> _SELECTED PASSAGE_:
From owner-freebsd-smp  Sun Nov  9 15:40:13 1997
Return-Path: <owner-freebsd-smp>
Received: (from root@localhost)
          by hub.freebsd.org (8.8.7/8.8.7) id PAA14949
          for smp-outgoing; Sun, 9 Nov 1997 15:40:13 -0800 (PST)
          (envelope-from owner-freebsd-smp)
Received: from ns.mt.sri.com (SRI-56K-FR.mt.net [206.127.65.42])
          by hub.freebsd.org (8.8.7/8.8.7) with ESMTP id PAA14930;
          Sun, 9 Nov 1997 15:40:04 -0800 (PST)
          (envelope-from nate@rocky.mt.sri.com)
Received: from rocky.mt.sri.com (rocky.mt.sri.com [206.127.76.100])
	by ns.mt.sri.com (8.8.7/8.8.7) with ESMTP id QAA12001;
	Sun, 9 Nov 1997 16:39:55 -0700 (MST)
Received: (from nate@localhost) by rocky.mt.sri.com (8.7.5/8.7.3) id QAA06530; Sun, 9 Nov 1997 16:39:53 -0700 (MST)
Date: Sun, 9 Nov 1997 16:39:53 -0700 (MST)
Message-Id: <199711092339.QAA06530@rocky.mt.sri.com>
From: Nate Williams <nate@mt.sri.com>
MIME-Version: 1.0
Content-Type: text/plain; charset=us-ascii
Content-Transfer-Encoding: 7bit
To: "John S. Dyson" <toor@dyson.iquest.net>
Cc: nate@mt.sri.com (Nate Williams), perlsta@cs.sunyit.edu,
        gpalmer@freebsd.org, freebsd-smp@freebsd.org
Subject: Re: Best processor?
In-Reply-To: <199711092159.QAA27125@dyson.iquest.net>
References: <199711092131.OAA05995@rocky.mt.sri.com>
	<199711092159.QAA27125@dyson.iquest.net>
X-Mailer: VM 6.29 under 19.15 XEmacs Lucid
Sender: owner-freebsd-smp@freebsd.org
X-Loop: FreeBSD.org
Precedence: bulk

> > > dual 300mhz PIIs will beat dual PPro 200mhz
> > 
> > >From the noise I've been hearing lately on the mailing lists, this
> > suprises me.  Do you have #'s to back it up?
> > 

> I am not responding with numbers, but if you look at it, it is likely true:
>
> 1) The PIIs have 512K cache, while the PPro has (normally) 256K cache.

The big cache runs at half-speed though, which is a *huge* performance
hit.  (They have a bigger L1 cache, which is a win, more on that below.)

> Therefore bus utilization is likely less with the PII.  Even in the
> case of a 512K cache, the bus utilization is going to be nearly the
> same.

Not quite.  The PII has to 'spin' alot more waiting for data since it
can't get to it at bus-speeds, while the PPro doesn't have to.  Going
from 256 -> 512K doesn't equal a double in cache performance (I'd
suspect somewhere around 15-20% at best), so I would think the two #'s
would be close to break-even.  If you get a 512K PPro it would be a big
win.

> In a DP system, bus utilization is likely less important than
> in 4-way systems anyway.

> _JOBS_:
1/ Update the mailing-list message on choosing a processor between "Received: from ns.mt.sri.com" and "QAA06530; Sun, 9 Nov 1997 16:39:53 -0700 (MST)", inclusive, replacing "ESMTP" with "SMTP".
2/ Translate this sentence from the mailing-list message on choosing a processor into Spanish: "If you get a 512K PPro it would be a big win."
3/ Continue the mailing-list message on choosing a processor from the point where it stops.

> _MATERIAL PROVIDED_:
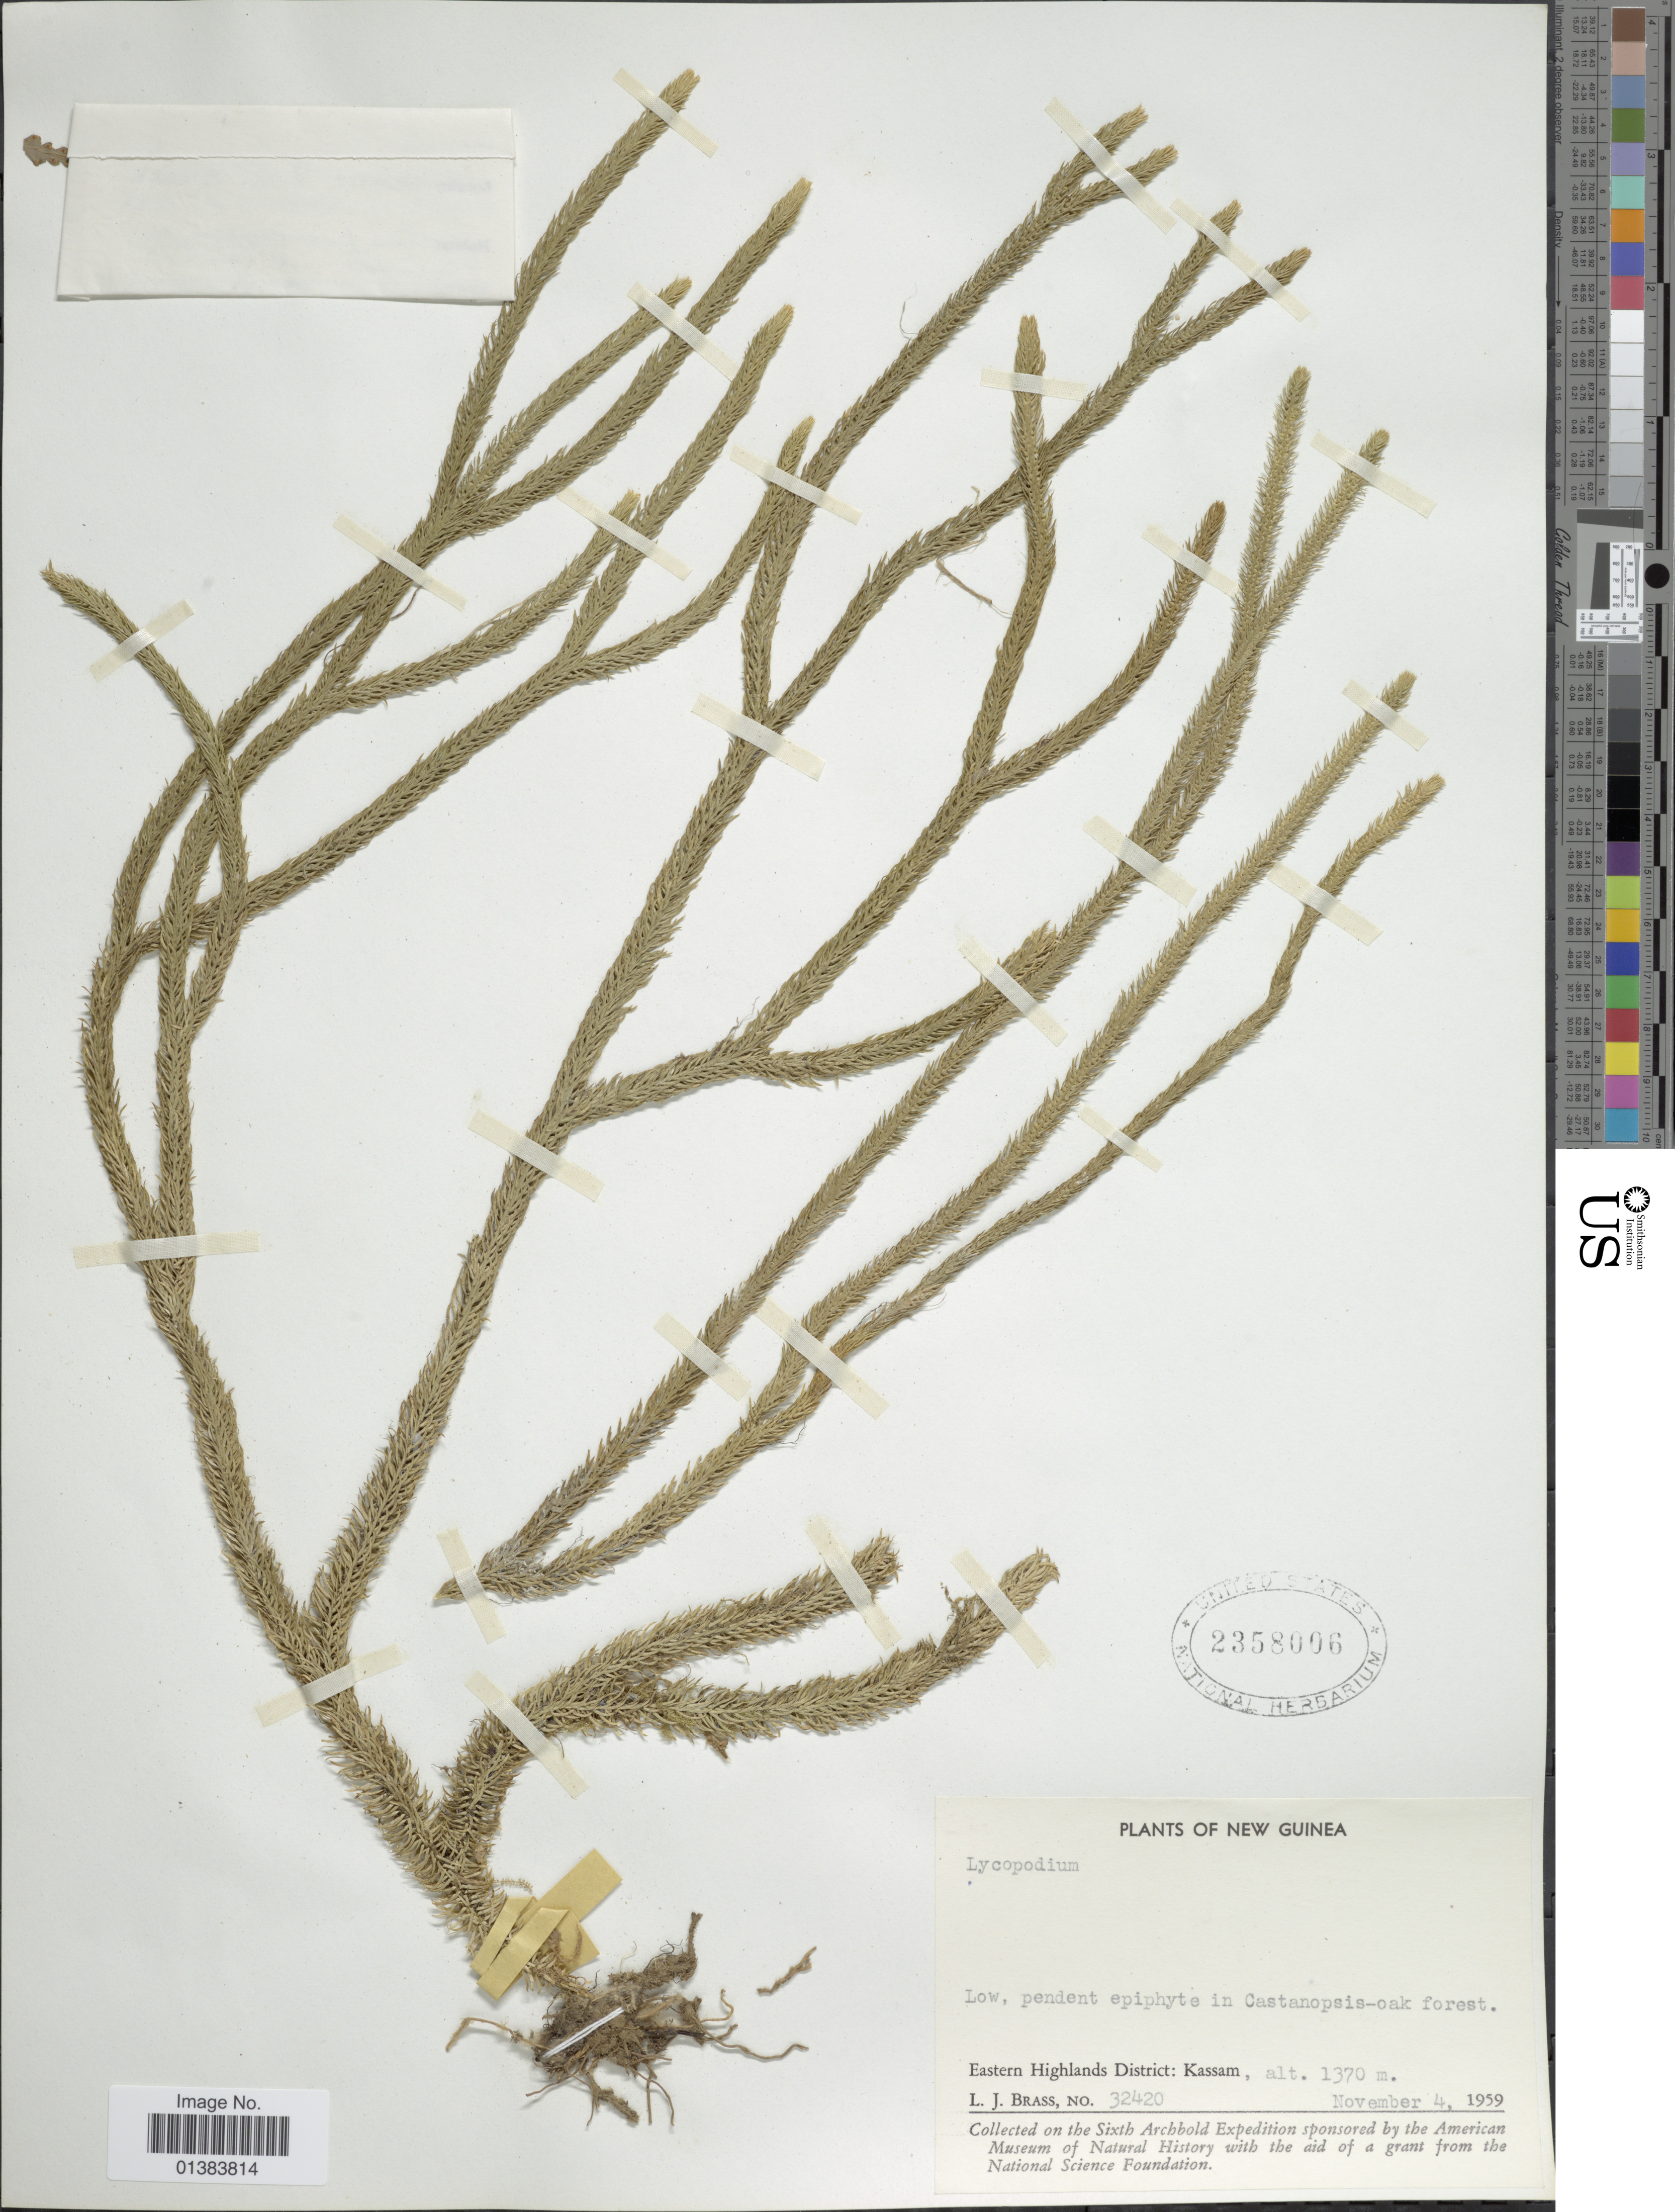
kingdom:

> _IN RESPONSE_:
1/
Received: from ns.mt.sri.com (SRI-56K-FR.mt.net [206.127.65.42])
          by hub.freebsd.org (8.8.7/8.8.7) with SMTP id PAA14930;
          Sun, 9 Nov 1997 15:40:04 -0800 (PST)
          (envelope-from nate@rocky.mt.sri.com)
Received: from rocky.mt.sri.com (rocky.mt.sri.com [206.127.76.100])
	by ns.mt.sri.com (8.8.7/8.8.7) with SMTP id QAA12001;
	Sun, 9 Nov 1997 16:39:55 -0700 (MST)
Received: (from nate@localhost) by rocky.mt.sri.com (8.7.5/8.7.3) id QAA06530; Sun, 9 Nov 1997 16:39:53 -0700 (MST)

2/ Si consigues un PPro de 512K, sería una gran ventaja.

3/
DP?  Distributed Processing?  SMP?  Help me out here.

> 2) Expect about 3-5% miss rate with an 8K or 16K 1st level cache.  (I
> have really measured it on real applications.)

Heck, let's use the #'s from Hennessy and Patterson, considered to be
'THE' hardware/cache reference in many folks minds.  (The processor in
this case is one of the later VAX sets, but it's architecture is similar
enough for cache performance to be pretty close).

Cache/size vs. miss rate:

8K:  8 - 16%
16K: 7 - 11%
32K: 2 - 6%
64K: 1 - 3%

> Miss rate can be much lower than that though.  The miss rate does not
> scale linearly downward with 1st level cache size, but it does go down
> (especially with n-way associative cache schemes.)

This is for the L1 cache numbers, and the numbers given assume a data +
instruction combined cache.

> 3) Single processor PIIs at 300MHz are almost always (if not always)
> faster than a PPro at 200MHz running real code. PII MB's can support
> SDRAM now, and that really does help mitigate the aggregate
> performance loss due to the 1/2 speed 2nd level cache.

I'd like to see real #'s to back that up.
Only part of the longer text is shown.